Segment Start: EXTRACTED ENTRIES
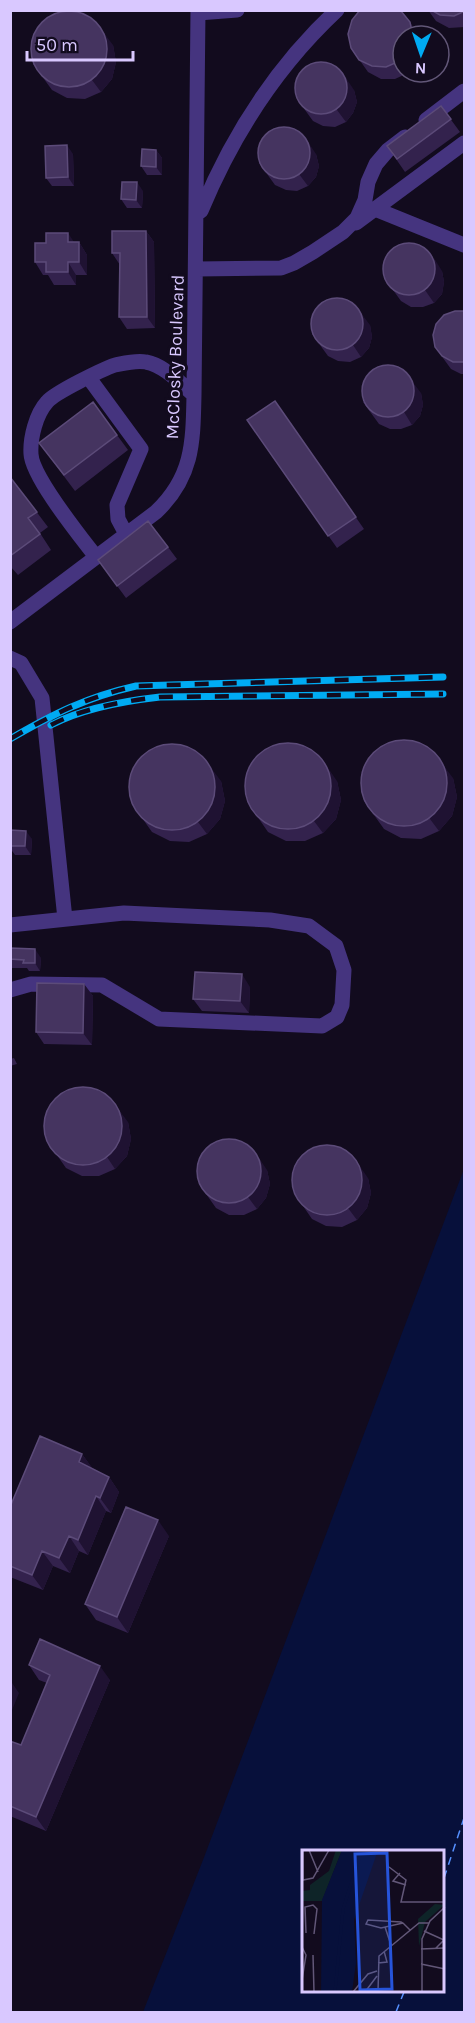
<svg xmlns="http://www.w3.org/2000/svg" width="475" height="2023" font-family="Karla,sans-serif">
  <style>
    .water { fill: #07103b; fill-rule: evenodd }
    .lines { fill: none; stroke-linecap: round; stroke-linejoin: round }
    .ferry { stroke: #5690ff; stroke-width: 1.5; stroke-dasharray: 8 6; stroke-linecap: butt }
    .minor { stroke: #45347f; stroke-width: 15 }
    .rail-casing { stroke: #00abf3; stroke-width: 7 }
    .rail { stroke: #120b1e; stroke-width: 4.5; stroke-dasharray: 14; stroke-linecap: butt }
    .wall { fill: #33224d }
    .shaded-wall { fill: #1f1232 }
    .building { fill: #453460; stroke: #5c4b79; stroke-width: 1.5 }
    .labels { text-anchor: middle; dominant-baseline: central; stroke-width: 6; stroke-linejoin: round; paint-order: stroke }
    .street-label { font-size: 18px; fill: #d9c8ff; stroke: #120b1e }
    .inset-river { fill: none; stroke: #07103b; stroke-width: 3 }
    .inset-road { fill: none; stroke: #625778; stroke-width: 1.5 }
    .view { fill: #2654da; fill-opacity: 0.15; stroke: #2654da; stroke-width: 3 }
    .inset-edge { fill: none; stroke: #d9c8ff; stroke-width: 3 }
  </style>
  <rect width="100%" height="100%" fill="#120b1e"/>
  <path class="water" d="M464 1169V2012H143L203 1860ZM304 1852H444V1992H304Z"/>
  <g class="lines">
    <path class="ferry" d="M444 1878 464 1818
      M396 2012 404 1992"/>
    <path class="minor" d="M198 13 237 10
      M426 120 464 91
      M375 209 464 245
      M201 211C232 136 277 66 337 10
      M356 223 464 143
      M197 269 281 268 294 263 313 252 343 232 357 218 365 200 368 182 376 164 388 150 405 137
      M89 378 141 449 117 505 118 519 126 534
      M96 557C80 536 32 477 31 454 30 438 36 414 47 402 54 393 103 369 115 365 125 363 136 360 146 362 164 365 181 384 194 395
      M10 622 156 512C193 477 193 443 194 395L198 10
      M10 658 21 663 42 698 65 919
      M10 925 124 913 270 920 309 926 336 946 344 970 342 1005 337 1017 322 1026 159 1019 102 985 31 984 10 990"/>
    <g class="rail-casing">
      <path id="rail" d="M51 725C83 708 124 701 160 697L443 694
        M10 739C53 714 87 697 136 686L443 677"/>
    </g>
    <use href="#rail" class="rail"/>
  </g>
  <path class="wall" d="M360 10 401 11 419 36H403V72H410L408 73 395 79H381L368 72 351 48 348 34 352 20Z
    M428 10H465V27L449 28 436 21Z
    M113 45 116 62 112 79 101 92 85 99 67 98 52 90 33 64Z
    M354 90 357 102 353 113 346 122 335 127 323 126 313 121 297 99Z
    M441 106 460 132 405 172 387 146Z
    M156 150 162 158V175H147L141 166Z
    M73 154 74 186H52L46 178Z
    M316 154 319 166 316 177 308 186 297 191 286 190 275 185 259 163Z
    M143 191 142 208H127L121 199Z
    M146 231 154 242 155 328 127 329 119 317 120 265 112 253Z
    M75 242H79L87 255V275H76V285H54L48 275H43L35 262Z
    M442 271 444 282 442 294 434 303 423 307H411L401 301 385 279Z
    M465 311V374H461L451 369 435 347Z
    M370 325 372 337 369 348 361 357 350 362 338 361 328 356 312 334Z
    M421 393 423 405 420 416 412 425 401 429H390L379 424 363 402Z
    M275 401 364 529 337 548 247 420Z
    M117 435 128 450 75 491 39 443Z
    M10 477 48 527 40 533 51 550 18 575 10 566Z
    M168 547 177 559 126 598 98 560Z
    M453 778 457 797 452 816 439 831 421 839 401 838 384 829 364 801Z
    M221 781 225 801 220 819 207 834 189 842 170 841 152 832 132 804Z
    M337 781 341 800 336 819 323 833 305 841H286L268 832 248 803Z
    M10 830 32 839 31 855H15L10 848Z
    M10 948 41 958 40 971H29L27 968H10Z
    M84 984 93 996 92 1045 44 1044 36 1032Z
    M250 987 249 1013 202 1011 193 999Z
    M14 1058 17 1064 10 1066V1059Z
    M128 1122 131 1139 127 1156 115 1169 99 1176H82L66 1168 47 1141Z
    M267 1170 270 1184 266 1198 257 1209 244 1215H229L216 1208 199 1184Z
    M368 1178 371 1193 367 1208 357 1220 342 1227 326 1226 312 1219 303 1206Z
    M82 1454 92 1468 109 1477 119 1492 111 1513 106 1511 88 1555 79 1551 70 1573 53 1566 43 1590 10 1577V1507Z
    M169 1536 128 1633 96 1620 85 1604Z
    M29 1665 110 1680 46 1831 10 1816V1741L21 1745 47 1683 39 1680Z"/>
  <path class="shaded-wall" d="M410 22 419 35V36H413Z
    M104 33 113 45 116 62 112 79 101 92 92 80Z
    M403 57V66L400 61Z
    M346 78 354 90 357 102 353 113 346 122 337 110Z
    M308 142 316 154 319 166 316 177 308 186 299 174Z
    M67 145 73 154 74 186 68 177Z
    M156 150 162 158V175L156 167Z
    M137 182 143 191 142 208 136 200Z
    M146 231 154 242 155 328 147 317Z
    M68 233 76 245 68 242Z
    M79 242 87 255V275L79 262Z
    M434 258 442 271 444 282 442 294 434 303 425 290Z
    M68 262 76 275V285L68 272Z
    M361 313 370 325 372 337 369 348 361 357 353 345Z
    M412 381 421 393 423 405 420 416 412 425 404 412Z
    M444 766 453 778 457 797 452 816 439 831 430 819Z
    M328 768 337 781 341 800 336 819 323 833 314 821Z
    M212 769 221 781 225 801 220 819 207 834 198 822Z
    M26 831 32 839 31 855 25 846Z
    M35 949 41 958 40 971 35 963Z
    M242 974 250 987 249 1013 240 1001Z
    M84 984 93 996 92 1045 83 1033Z
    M119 1110 128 1122 131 1139 127 1156 115 1169 107 1157Z
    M259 1158 267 1170 270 1184 266 1198 257 1209 248 1197Z
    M359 1165 368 1178 371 1193 367 1208 357 1220 348 1208Z
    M82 1454 93 1469 79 1462Z
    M109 1477 119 1492 111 1513 100 1498Z
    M96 1496 106 1511 88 1555 78 1540Z
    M158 1520 169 1536 128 1633 117 1617Z
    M69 1536 79 1551 70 1573 59 1558Z
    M42 1551 53 1566 43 1590 32 1575Z
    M100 1666 110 1680 46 1831 36 1817Z
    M10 1680 19 1693 10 1715Z"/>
  <path class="building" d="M360 10 401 11 410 22 413 36H403V57L400 61 386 67 372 66 359 60 351 48 348 34 352 20Z
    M431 10H465V11L454 16 440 15Z
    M31 49a38 38 0 1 1 76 0a38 38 0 1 1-76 0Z
    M295 88a26 26 0 1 1 52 0a26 26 0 1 1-52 0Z
    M441 106 451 119 397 159 387 146Z
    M258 153a26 26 0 1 1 52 0a26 26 0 1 1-52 0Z
    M67 145 68 177 46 178 45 146Z
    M142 149 156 150V167L141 166Z
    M122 182H137L136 200 121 199Z
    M112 231H146L147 317H119L120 253H112Z
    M46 233H68V242H79V262H68V272H46V262H35V243H46Z
    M383 269a26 26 0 1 1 52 0a26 26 0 1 1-52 0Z
    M311 324a26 26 0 1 1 52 0a26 26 0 1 1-52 0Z
    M455 311H465V362H453L442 356 435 347 433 335 436 324 444 315Z
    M362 391a26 26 0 1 1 52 0a26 26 0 1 1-52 0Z
    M275 401 356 517 328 536 247 420Z
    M93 402 117 435 64 475 39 443Z
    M10 477 37 512 28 518 40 534 10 556Z
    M148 521 168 547 117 586 98 560Z
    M361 783a43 43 0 1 1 86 0a43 43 0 1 1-86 0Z
    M245 786a43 43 0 1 1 86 0a43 43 0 1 1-86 0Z
    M129 787a43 43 0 1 1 86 0a43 43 0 1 1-86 0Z
    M10 830 26 831 25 846H10Z
    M10 948 35 949V963H23L24 960 10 959Z
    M195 972 242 974 240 1001 193 999Z
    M37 983 84 984 83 1033 36 1032Z
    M44 1126a39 39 0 1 1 78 0a39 39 0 1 1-78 0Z
    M197 1171a32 32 0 1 1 64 0a32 32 0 1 1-64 0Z
    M292 1180a35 35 0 1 1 70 0a35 35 0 1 1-70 0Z
    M40 1436 82 1454 79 1462 109 1477 100 1498 96 1496 78 1540 69 1536 59 1558 42 1551 32 1575 10 1566V1507Z
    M126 1507 158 1520 117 1617 85 1604Z
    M40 1639 100 1666 36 1817 10 1806V1741L21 1745 50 1675 29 1665Z"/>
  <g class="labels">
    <g class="street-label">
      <text transform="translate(175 357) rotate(-88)">McClosky Boulevard</text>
    </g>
  </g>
  <g transform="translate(302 1850)">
    <rect width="142" height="142" fill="#120b1e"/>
    <path d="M34 0H40L20 51H0V41L8 40V35L27 21ZM133 54 142 55 123 72 117 96 116 69Z" fill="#0e2428"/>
    <path d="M40 0H76L52 70 54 113 50 142H19L20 50Z" fill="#07103b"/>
    <path class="inset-river" d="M33 142 41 59 60 0"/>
    <path class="inset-road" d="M1 0V30L11 28 27 0M7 0 16 22M87 17 104 30 99 52H143M98 23 91 31 104 35M101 73 79 78 64 74 66 70 99 72 101 73 108 80M83 77 89 95M122 81 142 90 134 98M4 83 3 57 11 55 15 59 12 84M0 97 4 105 0 130M119 99 143 98M11 105 12 142M76 113 85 112 82 101M119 114 143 119M51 142 66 124 75 121M63 142 75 126M76 142 77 106 117 73H127M120 142V89L128 71 143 57"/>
    <path class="view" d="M85 3 90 139 58 140 53 4Z"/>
    <rect width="142" height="142" class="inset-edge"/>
  </g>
  <rect width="475" height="2023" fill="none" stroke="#d9c8ff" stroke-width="24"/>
  <g transform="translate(421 54) rotate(182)"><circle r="28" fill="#120b1e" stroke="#625778" stroke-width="1.5"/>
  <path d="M0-4.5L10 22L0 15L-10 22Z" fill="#00abf3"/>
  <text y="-9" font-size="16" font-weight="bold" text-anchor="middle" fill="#d9c8ff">N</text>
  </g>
  <path d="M27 51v9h106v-9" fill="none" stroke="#d9c8ff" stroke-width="3"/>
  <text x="36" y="51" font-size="18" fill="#d9c8ff" stroke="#120b1e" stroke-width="4.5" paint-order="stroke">50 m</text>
</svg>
Segment End: EXTRACTED ENTRIES
● **TASK TO CARRY OUT**: Go through the data and copy every line that includes "lines".

● **RESPONSE TO THE EXERCISE**:
    .lines { fill: none; stroke-linecap: round; stroke-linejoin: round }
  <g class="lines">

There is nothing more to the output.